Winecrafting
What is winecrafting all about?
The quick answer might be: “farming, intentionally spoiling grape juice, and a good buzz.” But, I won’t leave it at that.
I use the term “winecrafting” vs “winemaking” to make a point. I don’t really “make” anything. Yeast do the making. And while many people think of wine as an art, I see it as a craft. Unlike painting, sculpture, or music, you don’t need any special artistic gene to be successful in wine, with the possible exception that it requires a solid sense of smell (and thus, taste). Instead, wine, like any craft, simply demands dedication, practice, and learning the trade from the ground up as an apprentice under a suitable mentor.
There are wines out there that are merely about process and flavor, and they have their place. Just as your need for a cheap, reasonably-good-looking, functional office chair can be quickly filled by a trip to Office Depot to purchase a mass-produced piece of furniture, so too can acceptable-tasting wines be produced on a grand scale through manipulation. I sit on just such a chair in my office, and I’m not above drinking wine like that on occasion (well, on weeknights).
The skills
In fact, taking poorly-farmed fruit, and making palatable wines in mass quantities is an enological skill that I don’t possess. I’m honestly in awe at those in lab-coats who can do such things.
But my kindred spirit is the true furniture-crafter, working away in his barn/workshop in the backwoods of Vermont, methodically crafting a chair. He has a rough idea of his vision as he reviews his collection of exotic woods, selecting a heart cut of maple for its durability. He inspects the grain, the size, and the knots on this board, and sets in to mill the boards accordingly. During assembly, he draws on the skills he’s learned over the years, using tools that remain irreplaceable despite thousands of years of advancement in technology. When complete, the piece is sealed with the finest stain specially chosen to emphasize the knot he has skillfully left just off center in the heart of the seat.
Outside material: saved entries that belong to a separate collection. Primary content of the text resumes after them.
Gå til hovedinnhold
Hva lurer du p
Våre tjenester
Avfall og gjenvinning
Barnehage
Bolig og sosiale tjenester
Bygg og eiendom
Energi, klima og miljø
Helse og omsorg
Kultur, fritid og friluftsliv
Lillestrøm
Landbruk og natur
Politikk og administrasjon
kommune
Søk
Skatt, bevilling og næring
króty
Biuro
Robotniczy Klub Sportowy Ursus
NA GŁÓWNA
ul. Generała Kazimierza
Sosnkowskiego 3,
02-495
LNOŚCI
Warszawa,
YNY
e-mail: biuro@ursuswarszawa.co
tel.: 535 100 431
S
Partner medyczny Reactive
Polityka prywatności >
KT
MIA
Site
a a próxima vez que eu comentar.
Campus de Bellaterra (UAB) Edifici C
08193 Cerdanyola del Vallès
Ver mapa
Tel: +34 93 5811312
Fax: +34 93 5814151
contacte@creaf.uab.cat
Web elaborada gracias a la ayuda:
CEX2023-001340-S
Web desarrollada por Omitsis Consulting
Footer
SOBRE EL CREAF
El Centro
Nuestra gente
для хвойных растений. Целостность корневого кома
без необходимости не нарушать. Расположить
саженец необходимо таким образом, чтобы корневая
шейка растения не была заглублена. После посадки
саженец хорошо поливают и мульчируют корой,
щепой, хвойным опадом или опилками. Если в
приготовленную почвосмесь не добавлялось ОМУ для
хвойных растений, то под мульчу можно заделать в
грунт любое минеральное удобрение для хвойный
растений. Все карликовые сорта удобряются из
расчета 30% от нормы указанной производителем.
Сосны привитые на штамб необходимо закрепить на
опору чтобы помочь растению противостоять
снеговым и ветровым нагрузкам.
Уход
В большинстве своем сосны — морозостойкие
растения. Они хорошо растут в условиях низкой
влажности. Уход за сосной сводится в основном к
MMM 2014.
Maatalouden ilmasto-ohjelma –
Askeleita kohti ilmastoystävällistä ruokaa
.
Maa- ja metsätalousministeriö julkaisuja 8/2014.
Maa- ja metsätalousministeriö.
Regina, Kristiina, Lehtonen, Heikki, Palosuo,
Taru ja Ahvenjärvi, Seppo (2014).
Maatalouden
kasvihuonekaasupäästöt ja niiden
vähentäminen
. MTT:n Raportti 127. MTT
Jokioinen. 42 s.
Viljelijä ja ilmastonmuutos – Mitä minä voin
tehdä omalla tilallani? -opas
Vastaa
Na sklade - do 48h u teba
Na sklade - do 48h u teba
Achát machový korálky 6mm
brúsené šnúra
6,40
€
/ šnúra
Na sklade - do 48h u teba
To me, winecrafting is the same. It is about working with the proper land and vineyards to begin with. It is about farming with rapt attention and care, yet with the flexibility to respond to Mother Nature’s mood that year (and she is a moody soul). It is about hovering over fermentations, yet interceding only when necessary. The crafting is done by hand, using traditional tools that defy modernization and mechanization. Cooperage is like a spice rack, and filtration is performed only when absolutely necessary for soundness or in the case of a wine that desperately needs polishing.
“Kent's hand-crafted Pinot Noirs merit a try…big bodied, ruby-garnet wine with aromas of complex earthy black cherries and roses. Well balanced with a wonderful velvety taste and a long finish. 93 pts.”
--Patty’s Pinot Closet Newsletter
In the end
In the end, if the furniture crafter and winecrafter have done their jobs well, they have both created something that is sound in its core purpose (as something to sit upon and something to drink with dinner), but something also transcendent and esthetically pleasing to the soul. Moreover, it is the uniqueness of their respective works—grain and design in the furniture, reflection of vintage in the wine—that contributes to the beauty in a way not able to be captured by mass-production.
Moreoever, on a spiritual level, I believe wine, in all its biology, geology, chemistry and complexity, tells a story of all that has gone into its creation. The winecrafter’s job—my job—is to take all those complex individual stories of the land, the vineyard, the farmer, the vintage, the cellar, the cooper and the winecrafter himself, and select and link them to form the greater epic that becomes the bottle of wine. Finding an authentic farmer, a soulful piece of dirt, a colorful cooper, and a beautiful vineyard…this yields a wine—when crafted properly—that is ideally equally authentic, soulful, colorful, and beautiful.
Road 31 is a wine of place, craft, and story; I strive to deliver all that to the glass on your dinner table.